Это судно, только что отстроенное, вмещало восемьдесят пушек и восемьсот человек. Покои Ее Императорского Высочества, состоявшие из семи комнат и часовни, были меблированы и отделаны очень изящно – зеленой шелковой материей. На мосту была устроена палатка, где собирались слушать гвардейскую музыку. Словом, были приняты все меры, чтобы способствовать приятности морского путешествия. Избранный, чтобы везти Ее Высочество, капитан, сделавший кругосветное путешествие, признался нам, что он предпочел бы дважды объехать свет, чем брать на себя поручение, без сомнения, очень почетное, но весьма ответственное.
Двор уехал из Петергофа после недельного пребывания. Императрица-мать отправилась в Елагинский дворец, государь – в Петербург. Я получила записку от Его Величества, который соблаговолил написать мне, чтобы условиться относительно дня крестин. Церемония назначена была на воскресенье, 22 августа, ст. ст.

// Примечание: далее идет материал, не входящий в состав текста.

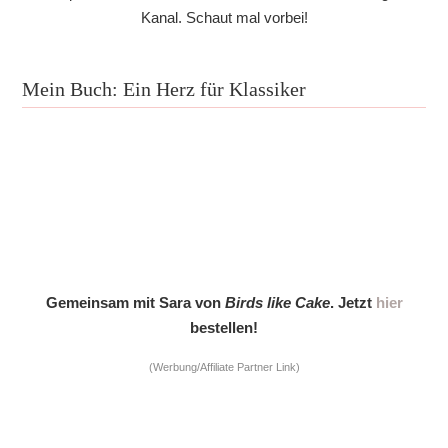
Kanal. Schaut mal vorbei!
Mein Buch: Ein Herz für Klassiker
Gemeinsam mit Sara von
Birds like Cake
. Jetzt
hier
bestellen!
(Werbung/Affiliate Partner Link)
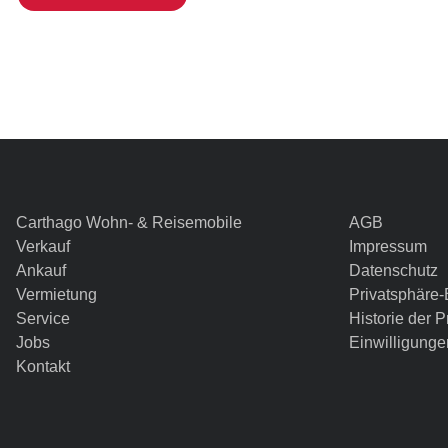
Carthago Wohn- & Reisemobile
AGB
Verkauf
Impressum
Ankauf
Datenschutz
Vermietung
Privatsphäre-
Service
Historie der 
Jobs
Einwilligunge
Kontakt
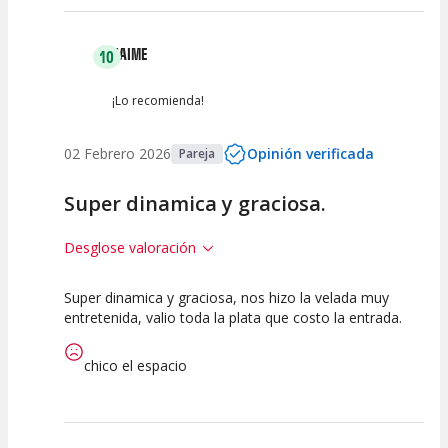
JAIME
10
¡Lo recomienda!
02 Febrero 2026
Opinión verificada
Pareja
Super dinamica y graciosa.
Desglose valoración
Super dinamica y graciosa, nos hizo la velada muy
10
10
10
entretenida, valio toda la plata que costo la entrada.
Calidad del
Puesta en
Interpretación
Espectáculo
Escena
artística
chico el espacio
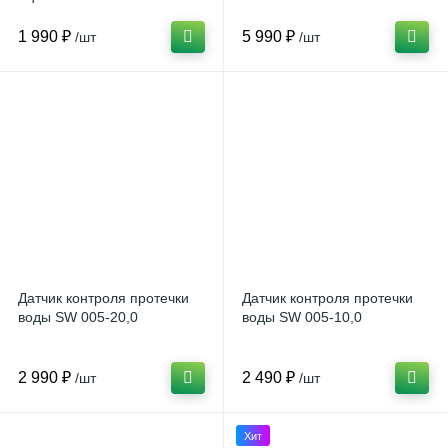
1 990 ₽
5 990 ₽
/шт
/шт
Датчик контроля протечки
Датчик контроля протечки
воды SW 005-20,0
воды SW 005-10,0
2 990 ₽
2 490 ₽
/шт
/шт
Хит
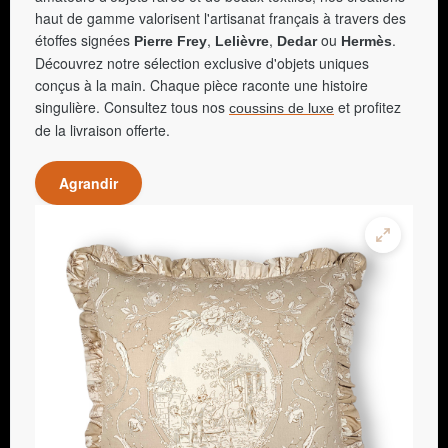
haut de gamme valorisent l'artisanat français à travers des
étoffes signées
,
,
ou
.
Pierre Frey
Lelièvre
Dedar
Hermès
Découvrez notre sélection exclusive d'objets uniques
conçus à la main. Chaque pièce raconte une histoire
singulière. Consultez tous nos
et profitez
coussins de luxe
de la livraison offerte.
Agrandir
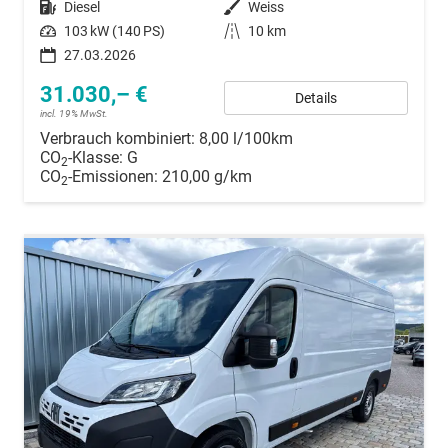
Kraftstoff
Diesel
Außenfarbe
Weiss
Leistung
103 kW (140 PS)
Kilometerstand
10 km
27.03.2026
31.030,– €
Details
incl. 19% MwSt.
Verbrauch kombiniert:
8,00 l/100km
CO
-Klasse:
G
2
CO
-Emissionen:
210,00 g/km
2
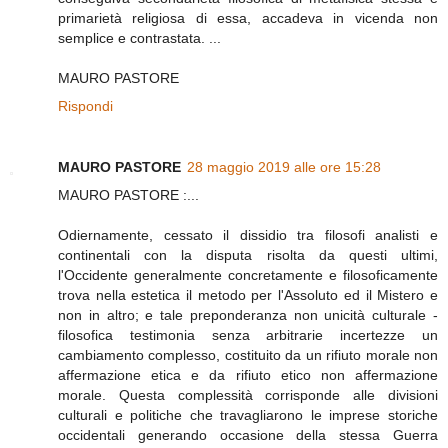
primarietà religiosa di essa, accadeva in vicenda non
semplice e contrastata. ...
MAURO PASTORE
Rispondi
MAURO PASTORE
28 maggio 2019 alle ore 15:28
MAURO PASTORE :...
Odiernamente, cessato il dissidio tra filosofi analisti e
continentali con la disputa risolta da questi ultimi,
l'Occidente generalmente concretamente e filosoficamente
trova nella estetica il metodo per l'Assoluto ed il Mistero e
non in altro; e tale preponderanza non unicità culturale -
filosofica testimonia senza arbitrarie incertezze un
cambiamento complesso, costituito da un rifiuto morale non
affermazione etica e da rifiuto etico non affermazione
morale. Questa complessità corrisponde alle divisioni
culturali e politiche che travagliarono le imprese storiche
occidentali generando occasione della stessa Guerra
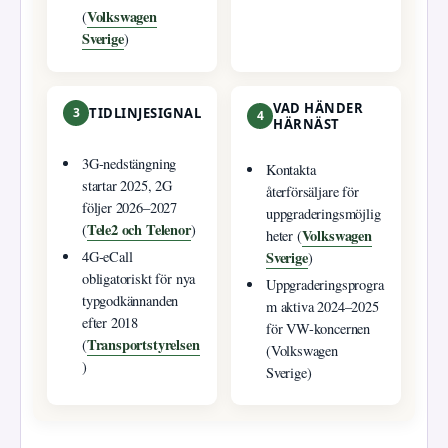
Volkswagen
(
Sverige
)
VAD HÄNDER
3
TIDLINJESIGNAL
4
HÄRNÄST
3G-nedstängning
Kontakta
startar 2025, 2G
återförsäljare för
följer 2026–2027
uppgraderingsmöjlig
Tele2 och Telenor
(
)
Volkswagen
heter (
Sverige
4G-eCall
)
obligatoriskt för nya
Uppgraderingsprogra
typgodkännanden
m aktiva 2024–2025
efter 2018
för VW-koncernen
Transportstyrelsen
(
(Volkswagen
)
Sverige)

Александр приехал в два часа пополудни. Он приласкал своего счастливого крестника, несколько раз поцеловал его и сказал мне во время крестин: «Не беспокойтесь за меня, я в этом деле не новичок».
Крестины продолжились дольше обыкновенного, так как аббат Локман (настоятель церкви Мальтийского ордена) счел нужным произносить молитвы по-латыни и по-французски; он закончил церемонию красноречивым воззванием к крестному отцу и к родителям, убеждая их воспитывать ребенка в тех религиозных взглядах, которые помогут ему сохранить дары, полученные им при крещении. Государь, улыбаясь, смотрел на меня в критические для ребенка минуты. Впрочем, сын мой очень хорошо выдержал испытание соли и воды, ибо внимание его было отвлечено богатым костюмом аббата и диакона, украшениями алтаря, зажженными среди белого дня свечами.
После погружения в воду государь сам вытер длинные вьющиеся кудри неофита и в нескольких приветливых словах поблагодарил аббата Локмана. Заметив, что граф Ш** удалился сейчас же после церемонии, Александр тотчас пошел за ним, милостиво говоря, что это ни на что не похоже, что граф Ш*** не остался у себя, и, заставив его вернуться в гостиную, потребовал, чтобы он сел в его присутствии.